Figure emblématique des années 1970 et 1980, Daniel Balavoine ne s’est pas imposé sans heurts dans un univers musical souvent verrouillé. Avant la reconnaissance, le chanteur a dû faire face au scepticisme de Eddie Barclay, alors incontournable dans l’industrie. Son frère, Guy Balavoine, est revenu sur ces débuts mouvementés dans les colonnes de Paris Match, retraçant une période où tout restait à construire.
Dans ce témoignage, il évoque d’abord leurs premiers pas dans la musique, entre débrouille et opportunités inattendues :
« Je suis parti à Paris en 1967 pour commencer à travailler, il m’a rejoint en 1972, et c’est à ce moment-là que nous avons décidé de devenir choristes avec Daniel. On avait la même tessiture de voix, trois octaves et demie chacun. Rapidement, nous avons participé à des séances d’enregistrement où l’on faisait à la fois les voix de garçons et les voix de filles. C’est comme cela que Claude-Michel Schönberg nous a engagés dans son spectacle sur la Révolution française. »
Très vite, il aborde aussi le manque de soutien initial d’Eddie Barclay, qui ne croyait pas au potentiel du chanteur. Une situation qui n’empêchera pas Daniel Balavoine de tracer sa route avec détermination :
« Cet idiot d’Eddie Barclay ne croyait pas en nous… Celui qui a vraiment mis le pied à l’étrier à Daniel est Patrick Juvet. Il nous avait engagés pour faire les chœurs de son concert à l’Olympia, mais je n’avais pas pu me libérer. Daniel l’a fait seul. Juvet a tellement adoré sa voix qu’il lui a proposé de chanter sa chanson Couleur d’automne sur son album. On est en 1974 et Barclay finit par proposer un contrat à Daniel, qui répond : ‘OK, mais c’est pour trois albums, avec mes chansons, mes musiciens et des royalties plus élevées que les autres’. Barclay accepte. »
Le frère du chanteur souligne ensuite le caractère indépendant et l’intransigeance de l’artiste face aux exigences commerciales du producteur :
« Quand Eddie Barclay a vu que ça ne marchait pas, il est venu le trouver, une coupe de champagne à la main : ‘Il faut que tu fasses du commercial’. Daniel l’a regardé : ‘D’abord, je fais ce que je peux, ensuite, je fais ce que je veux’. Barclay l’a dévisagé : ‘Petit con ! Si un jour tu réussis, ce qui m’étonnerait, je te taille une pipe’. Pour ‘Le chanteur’, on avait presque fini le disque en studio, on avait une musique pour une dernière chanson, mais pas de texte. Le soir, on va dîner dans un petit resto sans Daniel. Quand on l’a retrouvé au studio, il avait écrit le texte… »

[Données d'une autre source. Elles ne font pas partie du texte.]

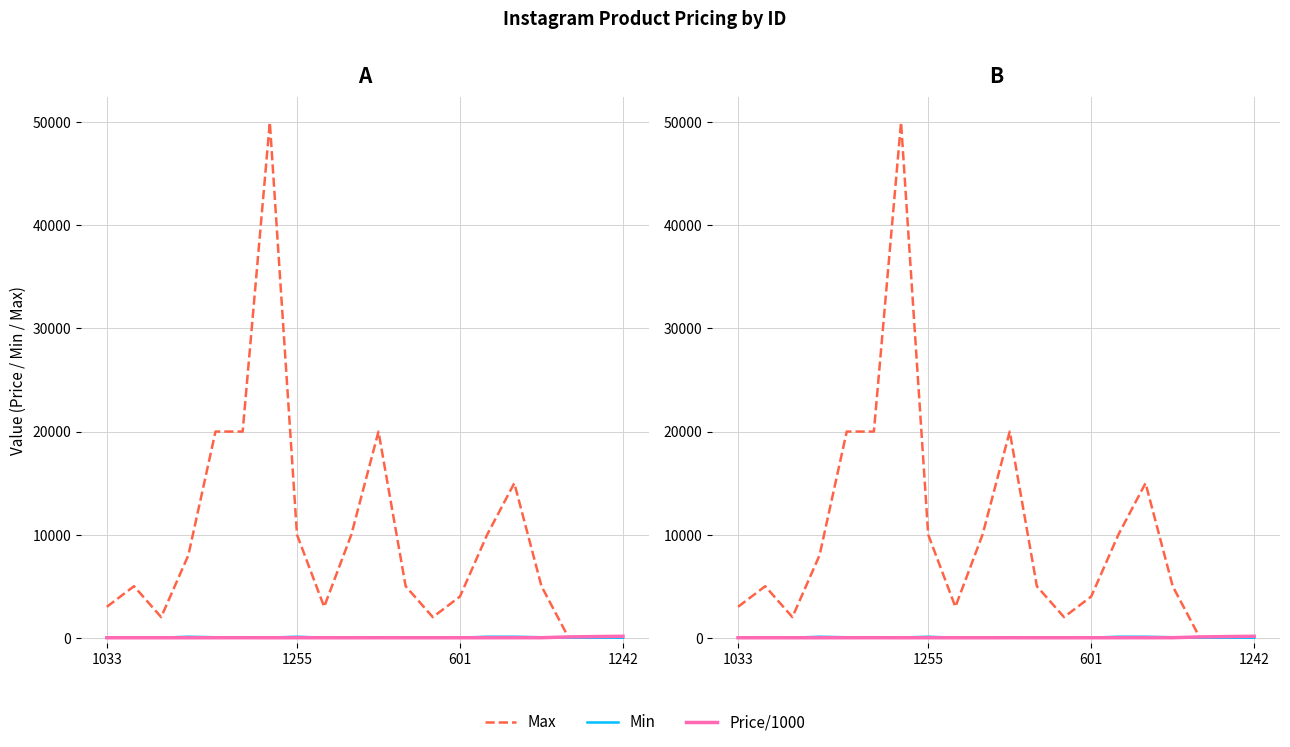

What is the average value of the Min series?

40.1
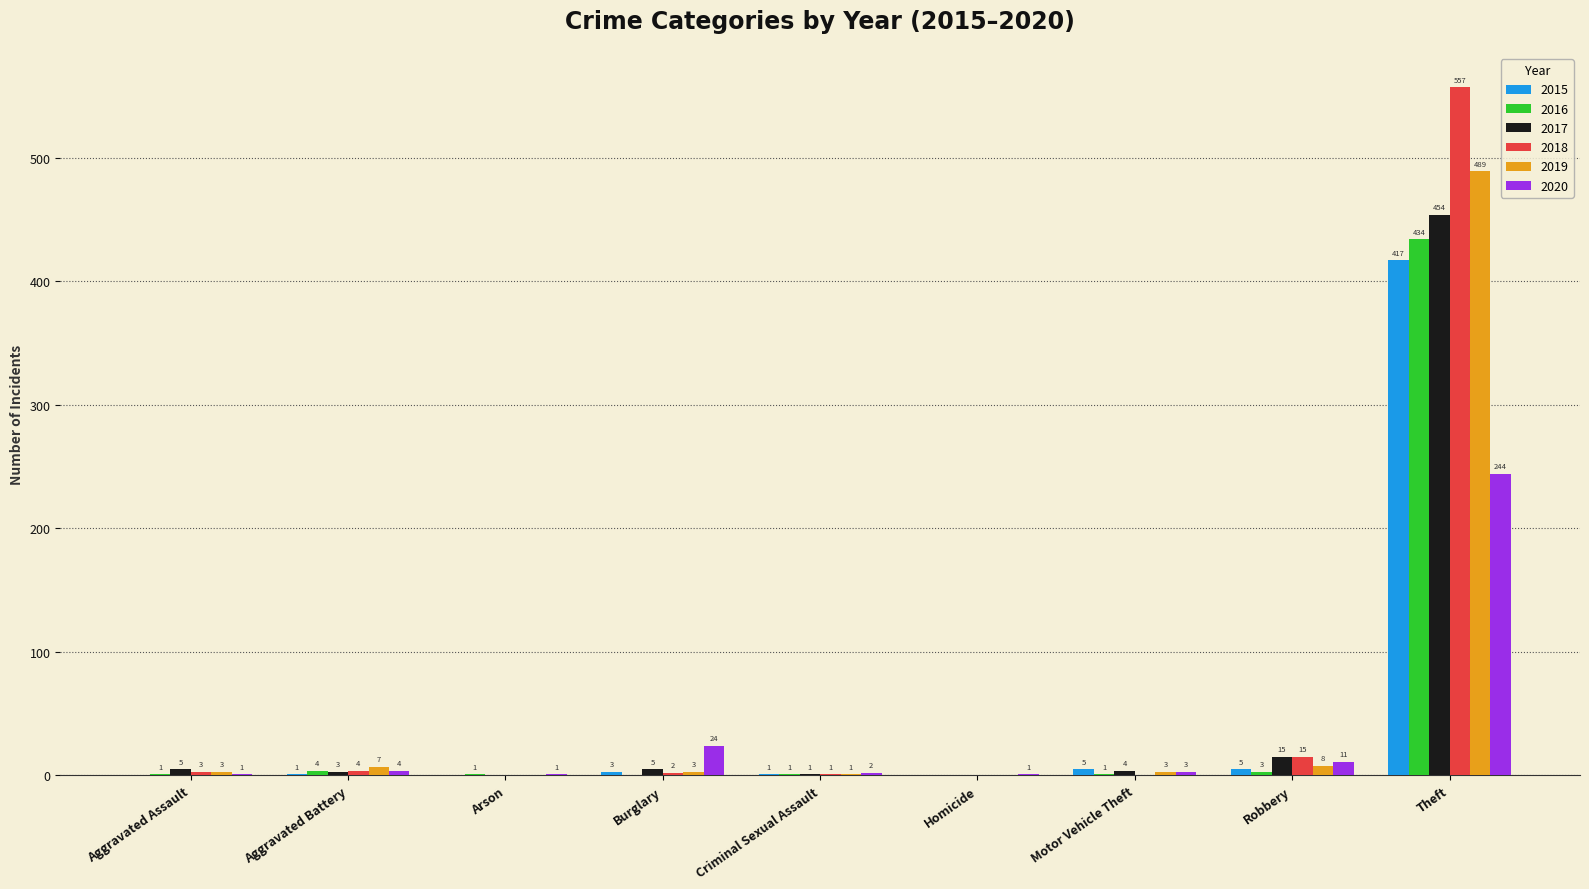

Which category has the highest value in the 2016 series?

Theft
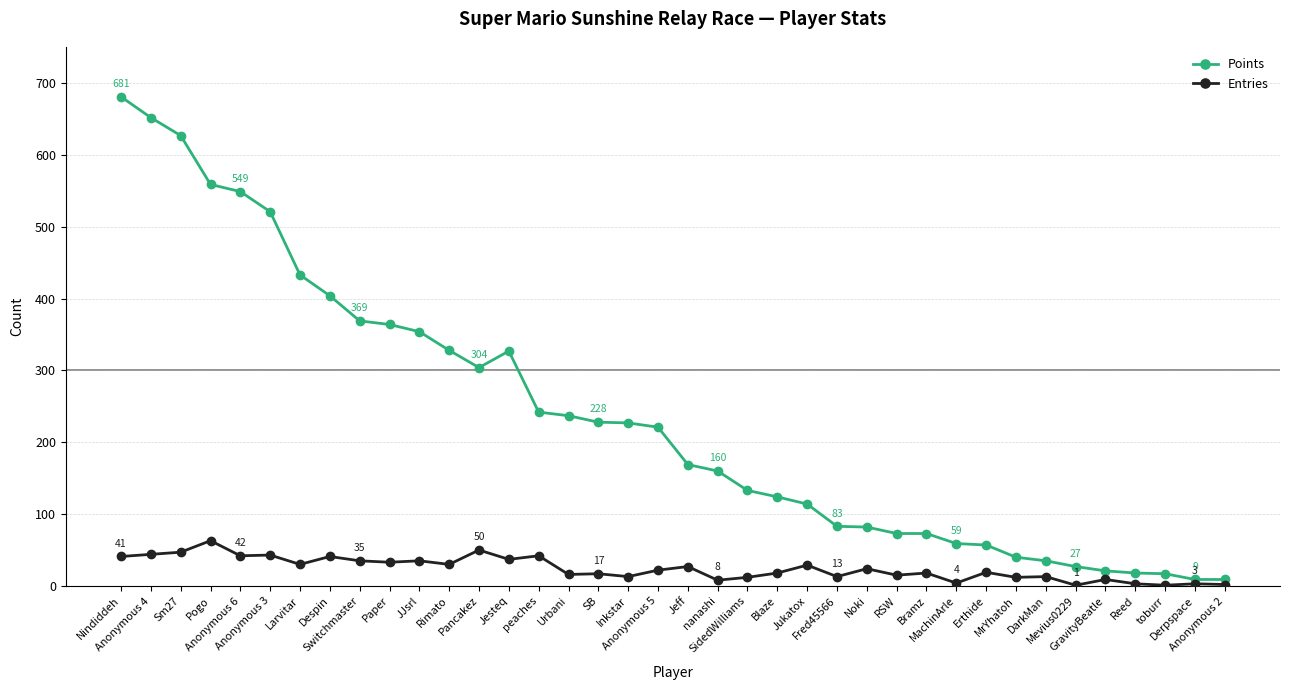

Rank the series by their maximum value, from highest to lowest.

Points, Entries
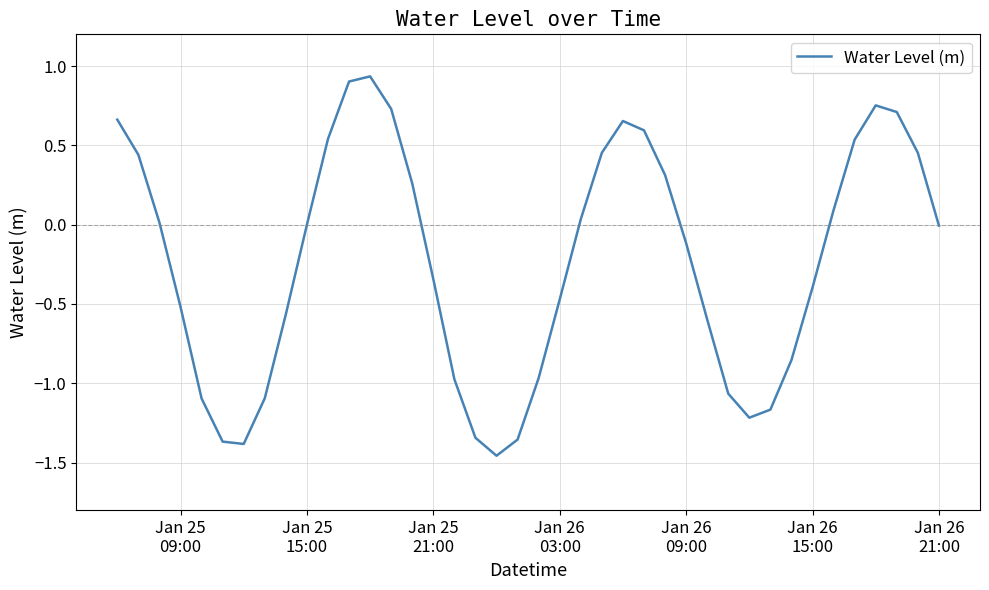

What is the difference between the maximum and minimum values?

2.4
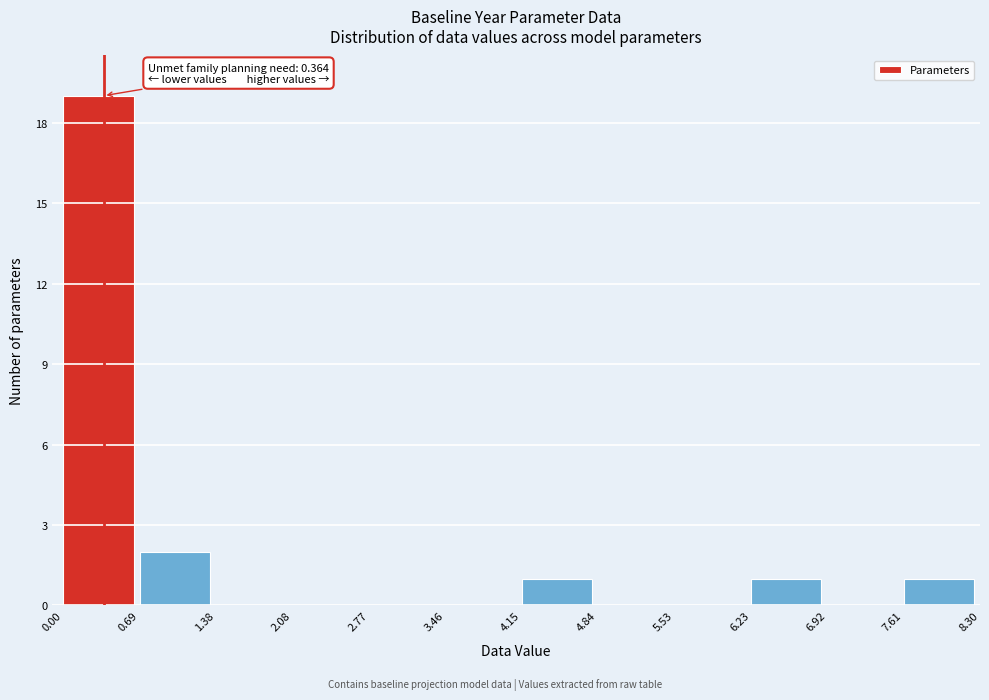

Which range on the x-axis has the tallest bar?

0.00 to 0.69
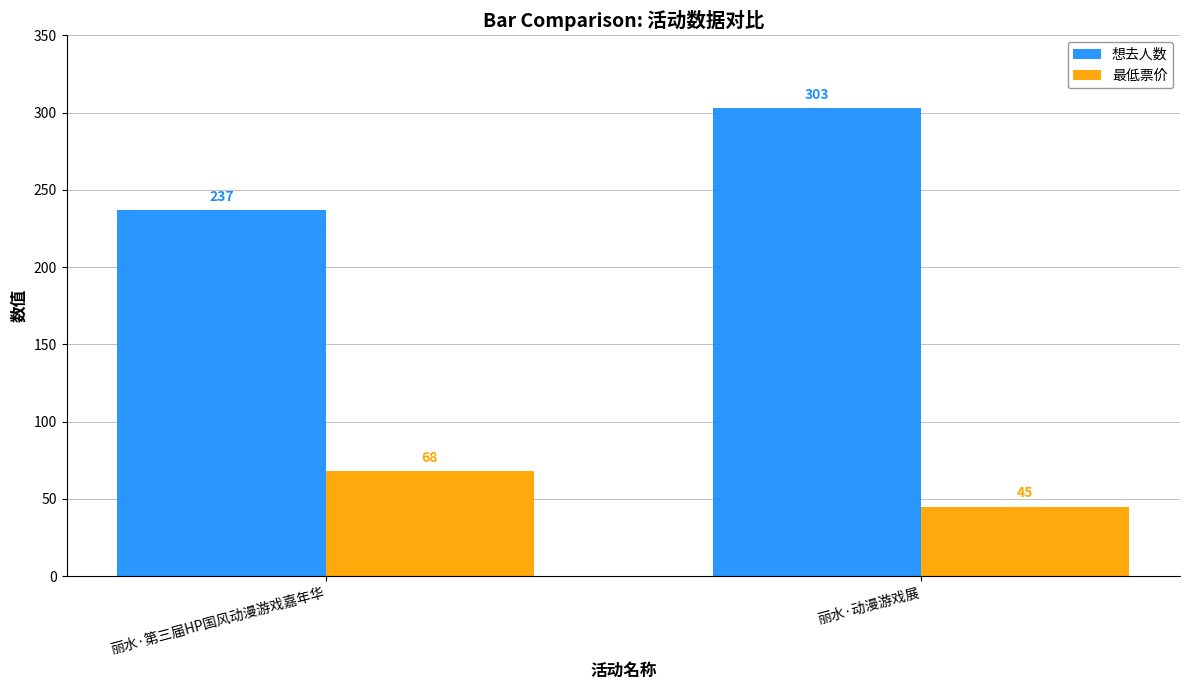

Reading left to right, transcribe all the data shown in this chart.

想去人数: 丽水·第三届HP国风动漫游戏嘉年华=237	丽水·动漫游戏展=303
最低票价: 丽水·第三届HP国风动漫游戏嘉年华=68	丽水·动漫游戏展=45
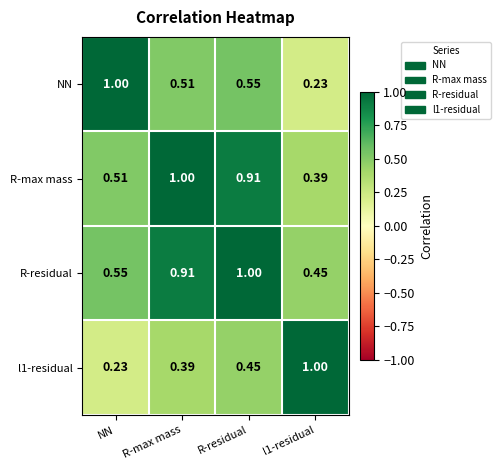

At which category is the sum across all series the highest?

R-residual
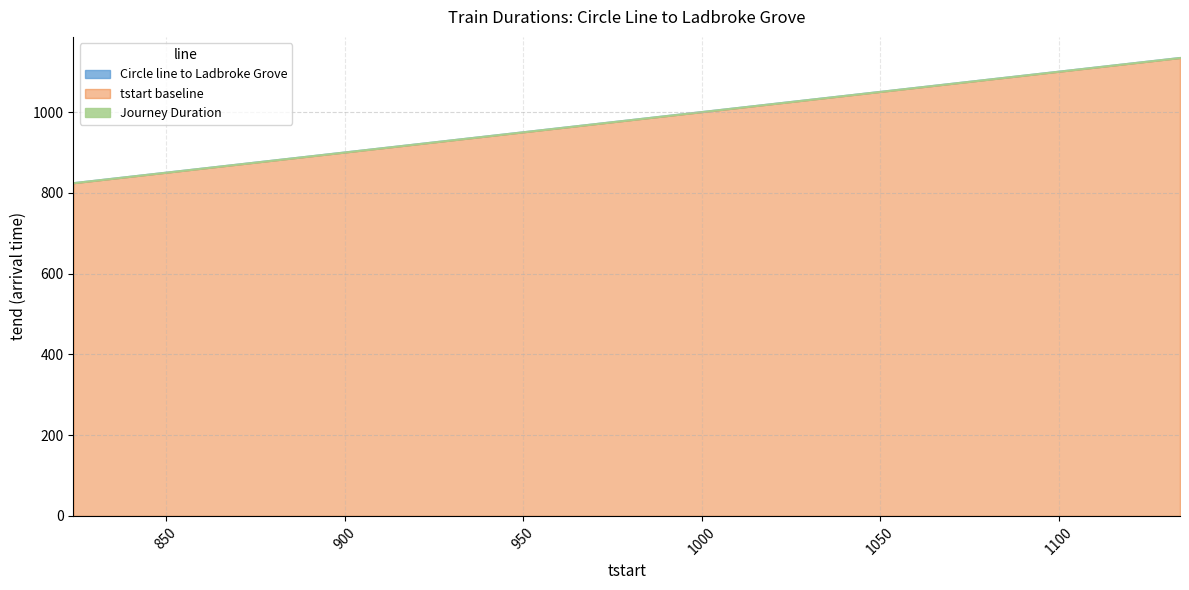

List the labels in order of value, smallest first.

824, 834, 844, 854, 904, 914, 924, 934, 944, 954, 1004, 1014, 1024, 1034, 1044, 1054, 1104, 1114, 1124, 1134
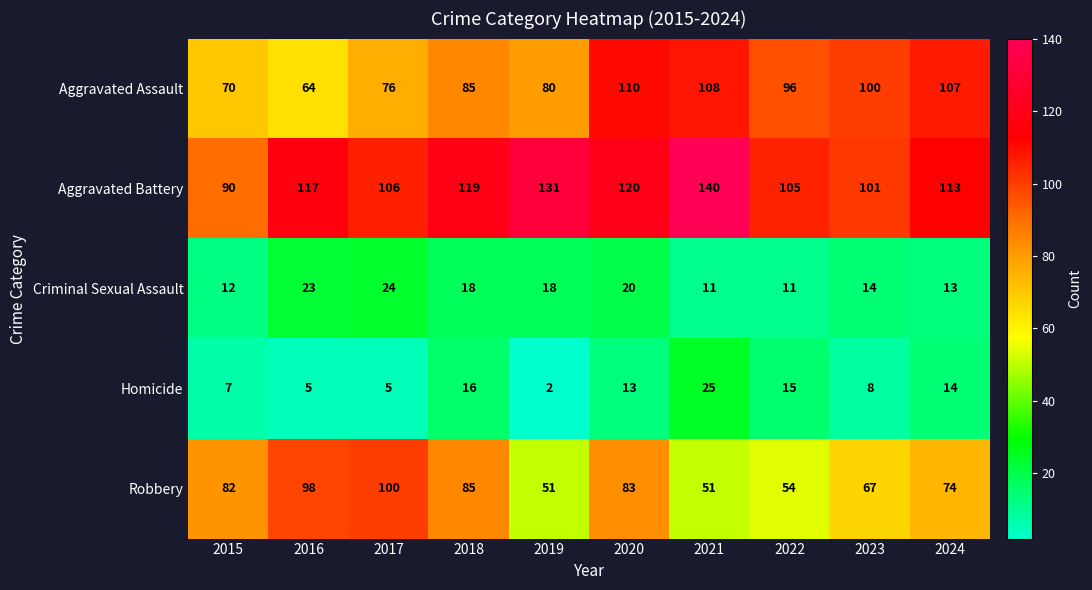

What is the sum of all Criminal Sexual Assault values?

164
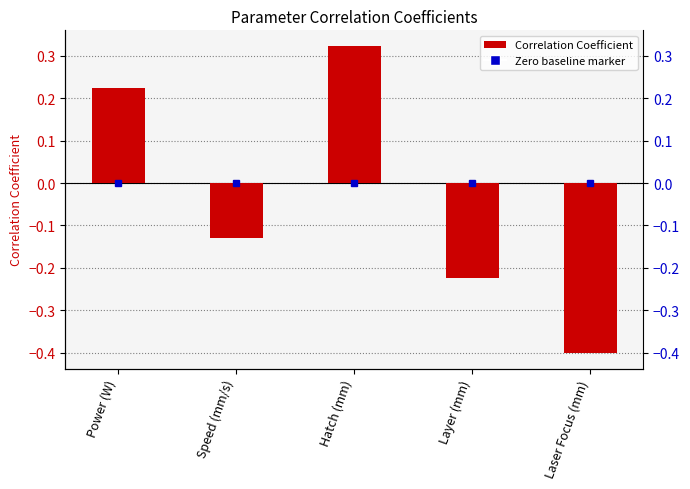

Which has a higher value, Layer (mm) or Hatch (mm)?

Hatch (mm)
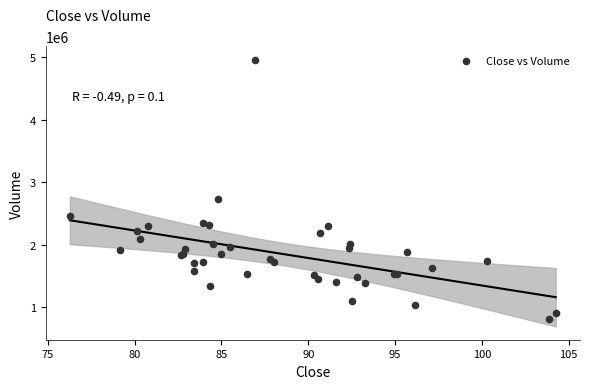

What Y value in the scatter plot is closest to 2884750?

2728700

Le succès finit pourtant par donner raison à Daniel Balavoine, notamment avec le titre Le Chanteur, qui marque un tournant décisif dans sa carrière. Et c’est après son premier triomphe à l’Olympia que le musicien va offrir une réponse pour le moins inattendue à celui qui doutait de lui. Guy Balavoine se souvient de cette scène restée célèbre dans les coulisses :
« J’étais dans les loges. Je revois encore Eddie Barclay venir saluer Daniel après sa première à l’Olympia. Il était en peignoir. Quand le vieux s’est pointé, il a ouvert le peignoir : ‘Vous pouvez y aller, Eddie’. C’était gonflé. »
À travers cet épisode, c’est tout le tempérament de Daniel Balavoine qui se dessine : un artiste libre, capable de tenir tête aux figures les plus influentes sans jamais renier ses convictions. Une attitude qui, bien au-delà de ses chansons, continue de nourrir sa légende.